E-mail, IM, audio and video, and social media are being mined for market cues.
While Big Data solutions are still in their infancy, market practitioners are taking the challenge of handling large volumes of unstructured data seriously.
Trading decisions are made on information, which increasingly involves storing and analyzing unstructured data, as well as market data. In 2012, the world will create about 1.5 zettabytes of information, most of it unstructured data. One zettabyte is equal to one million terabytes, or 1,000,000,000,000,000,000,000 individual bytes.
“In a Twitter/Google world, traders, risk managers, portfolio managers, and hedge fund managers are accustomed to getting instant access to the data they need,” said Bob Wolfert, managing director at First Derivatives. “Internal data management professionals are now held to a higher standard of responsiveness.”
Analytics entail using unstructured data to make predictions about future events, which simply can’t be accomplished using traditional data warehousing techniques.
Firms are attempting to synthesize traditional database technology for structured data with emerging Big Data technologies for unstructured data, such as Hadoop.

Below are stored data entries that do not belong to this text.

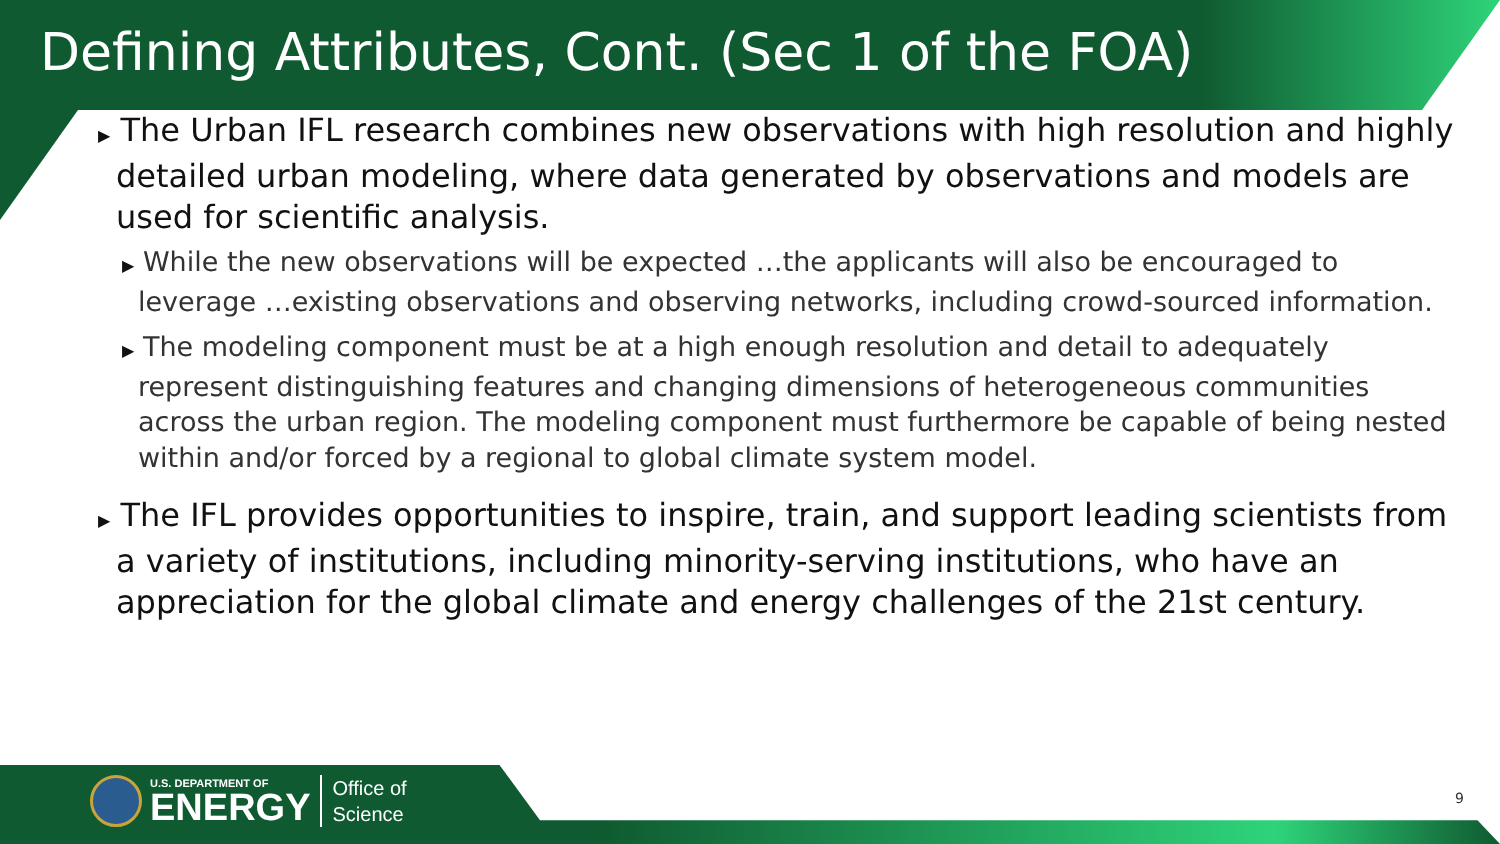Defining Attributes, Cont. (Sec 1 of the FOA)
▶ The Urban IFL research combines new observations with high resolution and highly detailed urban modeling, where data generated by observations and models are used for scientific analysis.
▶ While the new observations will be expected …the applicants will also be encouraged to leverage …existing observations and observing networks, including crowd-sourced information.
▶ The modeling component must be at a high enough resolution and detail to adequately represent distinguishing features and changing dimensions of heterogeneous communities across the urban region. The modeling component must furthermore be capable of being nested within and/or forced by a regional to global climate system model.
▶ The IFL provides opportunities to inspire, train, and support leading scientists from a variety of institutions, including minority-serving institutions, who have an appreciation for the global climate and energy challenges of the 21st century.
U.S. DEPARTMENT OF
ENERGY
Office of
Science
9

“Big Data is about finding value in a sea of unstructured data,” said Neil McGovern, senior director of strategy and financial services at Sybase. “That means performing big-time analysis on lots and lots of data to learn precious lessons for your business.”
Trading strategies that include unstructured data, such as Twitter-based trading strategies, are increasingly important.
In 2012, we expect to see strong growth in the use of unstructured data in alpha discovery and trading strategies,” McGovern said.
Capital markets firms have used advanced technology for years to store decades of market data for their quants, according to McGovern. More than one third of respondents in a Sybase survey indicated that they required more than a decade of market data for analysis and back-testing.
The challenge, in essence, is to “tease out a clear thread from the veritable sea of information to focus, direct and ultimately give meaning to what has been amassed,” said Louis Lovas, director of solutions at OneMarketData, a provider of tick data management and analytics.
“Big Data is about big analytics,” said Lovas. “Finding useful information in oceans of data is an increasingly complex problem. Big Data issues are increasingly rising to the top of the agenda for capital markets firms.”
The collection and management of a multiplicity and diversity of market data across assets and continents is not an easy task.
“There’s a growing realization that the enterprise data management problem is not only getting bigger but can no longer be pushed back because of cost constraints,” said Chris Pickles, head of industry initiatives at BT Global Banking & Financial Markets.
“Regulators and legislators have started to recognize that there’s a lot of data floating around financial institutions which is not being managed as information,” Pickles said.
In some sectors, such as energy, which revolve heavily around e-mail and instant messaging communications, automating the import of unstructured data can provide valuable insights into critical market and trading information.
Transforming unstructured instant-message trading chats into structured trade data can be used to drive real-time portfolio valuation, rapidly create trades, and better manage risk, noted Michael Hinton, chief customer officer at Allegro Development, a provider of energy trading and risk management technology.
A component of the Allegro platform, Trade Connect, automatically imports intraday pricing data from IMs and other sources to provide visibility into all real-time streaming bids and offers in energy markets.
Trade Connect provides an interface to Pivot 360, an application provided by Pivot Inc. that’s designed to enable more efficient OTC trading via instant messaging.
Hinton said: “Through this integration, IMs are streamed directly into the Allegro platform, transforming these one-to-one communications into high-value enterprise data.”